Why does your input only have 24 spaced integers? I am new here but shouldn’t you input 26 numbers?
I used Logic similar to Matrix Chain Multiplication Problem of DP. It is an O(n^3) Time Algorithm. But with some common sense modification I was able to reduce down the Constant Factor. It got me All Clear for All Test Cases except for one where I got TLE.
My Solution : CodeChef: Practical coding for everyone
Yes, it is. It should be
1
24 2
5 1 3 4 3 4 3 4 3 3 3 3 4 4 4 4 5 1 3 4 3 4 3 4
Output : 22
I have solve this problem without using dp.
This is my solution
https://www.codechef.com/viewsolution/36481841
For all those who didn’t understand why their greedy is giving wrong output in 2 test cases, can try this test case
10 6
1 2 3 1 4 5 2 3 4 5
answer -> 14
here greedy doesn’t work.
My code gives 14 as output, but showed “WA” for subtask 2, first case. For other test cases it earned “AC”. Would you please tell me the reason. I had repeatedly asked for the test case (Sub-Task 2, Task# 2) with its answer but not received. That means something is wrong there (Dal me kuchh kala hai !!!).

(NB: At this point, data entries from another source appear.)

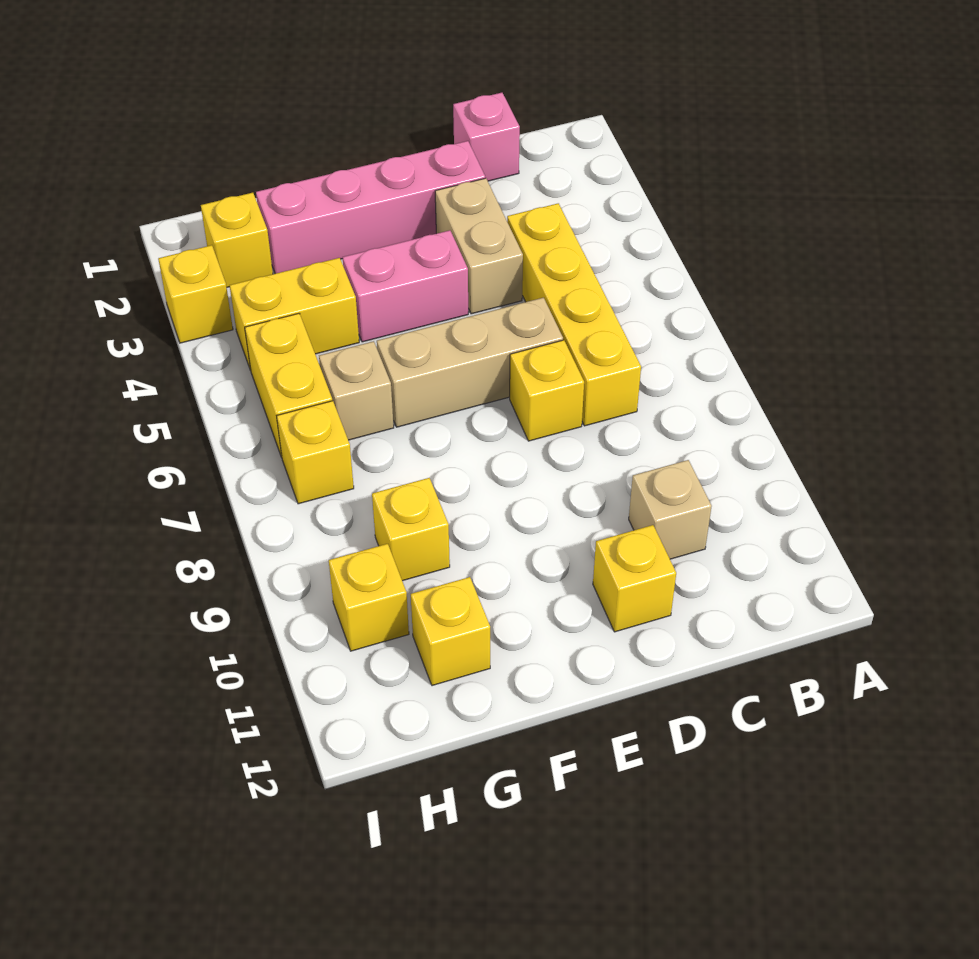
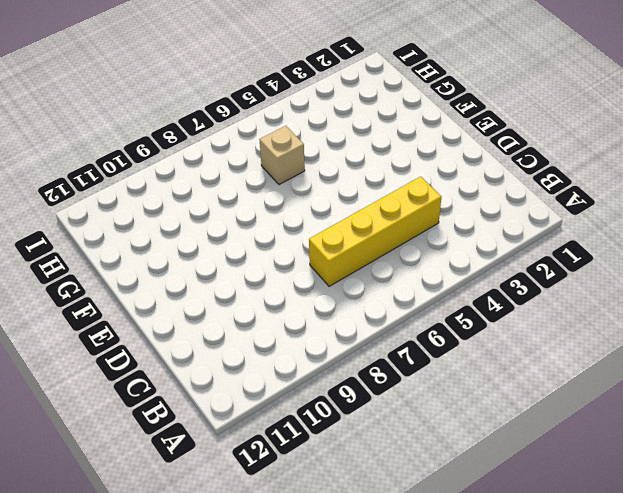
none -> pink 1x1 brick [453,93,520,181]
none -> tan 1x1 brick [629,460,712,559]
none -> pink 1x4 brick [256,141,485,274]

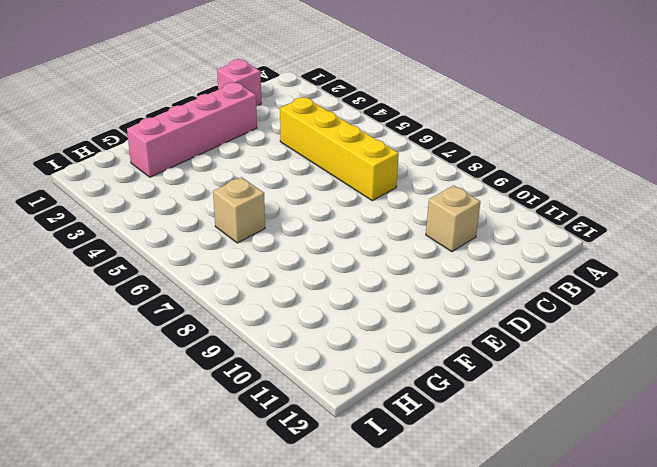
none -> tan 1x2 brick [435,178,523,314]
none -> tan 1x3 brick [377,298,563,427]
none -> yellow 1x1 brick [510,340,584,441]

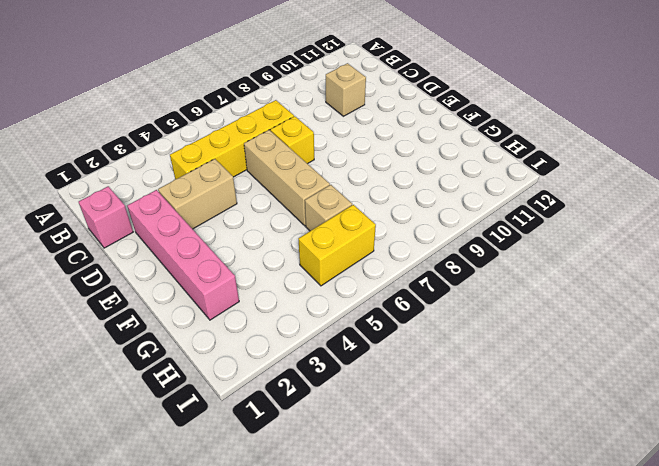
none -> yellow 1x1 brick [593,525,676,632]
none -> pink 1x2 brick [343,230,468,342]
none -> yellow 1x2 brick [230,258,359,370]

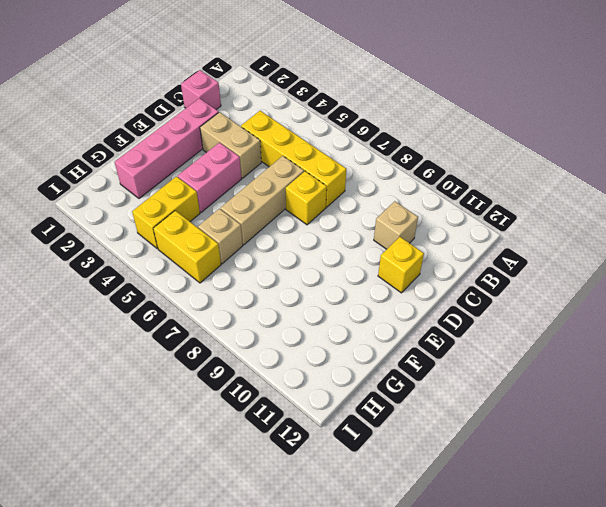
none -> yellow 1x1 brick [372,478,450,581]
none -> yellow 1x1 brick [411,577,490,686]
none -> yellow 1x1 brick [201,193,273,287]

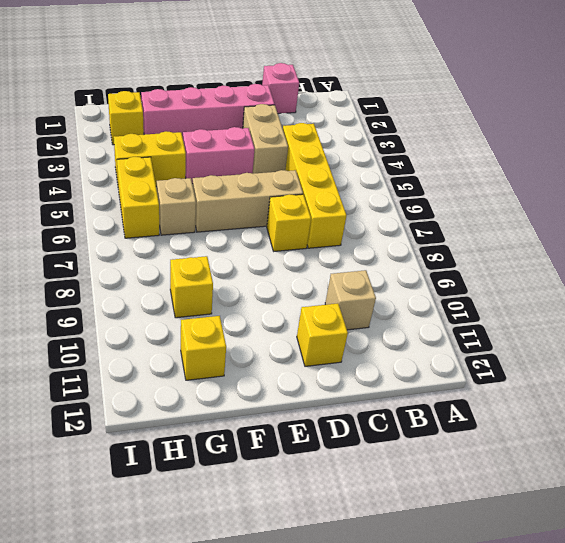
none -> yellow 1x1 brick [277,401,354,504]
none -> yellow 1x1 brick [329,544,409,651]
none -> yellow 1x1 brick [158,245,233,343]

I am, again, forwarding the link of my code. If anyone tell me where is the mistake in this code, it will be a great help for me.
My code gives 14 as output, but showed “WA” for subtask 2, first case. For other test cases it earned “AC”. Would you please tell me the reason. I had repeatedly asked for the test case (Sub-Task 2, Task# 2) with its answer but not received. That means something is wrong there (Dal me kuchh kala hai !!!).
I am, again, forwarding the link of my code. If anyone tell me where is the mistake in this code, it will be a great help for me.
why should the answer be 10 ??
how would you make them sit ??
any explanation
Oh sorry my bad. Edited the comment, now there are 26 integers.
My code does not show 10, it shows output as 14. Check it.
The arrangement is (1 2 3 1 4 5), (2 3 4 5)
Total inefficiency =(6+2) + (6) = 14.
Here also my code gives output = 22.
I solved this question without DP, my approach is very different
So were the testcases weak?
Here’s my submission CodeChef: Practical coding for everyone
Firstly, the idea of the state is that if we consider up to some prefix i, we can get an optimal answer by asking the question of “if i start a new sequence at this point and continue onward, will my answer be improved”
This implies a state of: dp[i] = max( j <= i : dp[j] + (number of numbers which recur in a[j+1:i])).
(by number of numbers which recur, i mean that for example in the array (3,3,3,4,4), there are 5 repetitions, since 3 recurs 3 times and 4 recurs twice)
Of course, we could solve this with a brute force and simply find that value, but that will give TLE. Therefore, we optimize with some precomputation and use some 2 dimensional prefix sums to cache the values for us, giving a resultant O(N^2) complexity.
Sorry for late reply, also!
1 Like
mine is 9,
you can have only one table
incov = 4 +1+3+1
what should be the ans for this tc:
5 2
3 5 4 5 1
mine output is 3, all guest on one table
No the ans is not 3 but it’s 4 ( two 5 and one cost of table) -> (2 + 2) -> 4
OK, let us consider the test cases were not weak and gave wrong answer as per tester’s solution. But I don’t understand, is it out of policy to provide the test cases (in question/doubt) with their respective answers even after completion of the competition? I think not so. It will enable the learners to know their faults/mistakes. Isn’t it?
I had just wanted to know any one test case where my code fails, but nobody till now can provide me the same.
When two persons of a same family involved in argument, the total inefficiency increases by 2 and not by 1(as per given conditions).
Can anyone please tell me a test case which is failing my code.
#include<bits/stdc++.h>
using namespace std;
#define ll long long int
void solve(ll *arr, ll n, ll k, ll maximum){
ll dp[maximum + 1], ans = k;
memset(dp, 0, sizeof(dp));
for(ll i = 0; i < n; i++){
if(dp[arr[i]] == 0){
dp[arr[i]]++;
continue;
}
else{
ll tempAns1 = dp[arr[i]] == 1 ? ans + 2 : ans + 1;
ll tempAns2 = ans + k;
if(tempAns1 < tempAns2){
dp[arr[i]]++;
ans = tempAns1;
}
else{
ans = tempAns2;
memset(dp, 0, sizeof(dp));
dp[arr[i]]++;
}
}
}
cout<<ans<<endl;
}
int main(){
ll t;
cin>>t;
while(t--){
ll n, k;
cin>>n>>k;
ll arr[n], maximum = INT_MIN;
for(ll i = 0; i < n; i++){
cin>>arr[i];
maximum = max(maximum, arr[i]);
}
solve(arr, n, k, maximum);
}
}
Thanks in advance 
No Check Once,You are calculating conflicts wrong.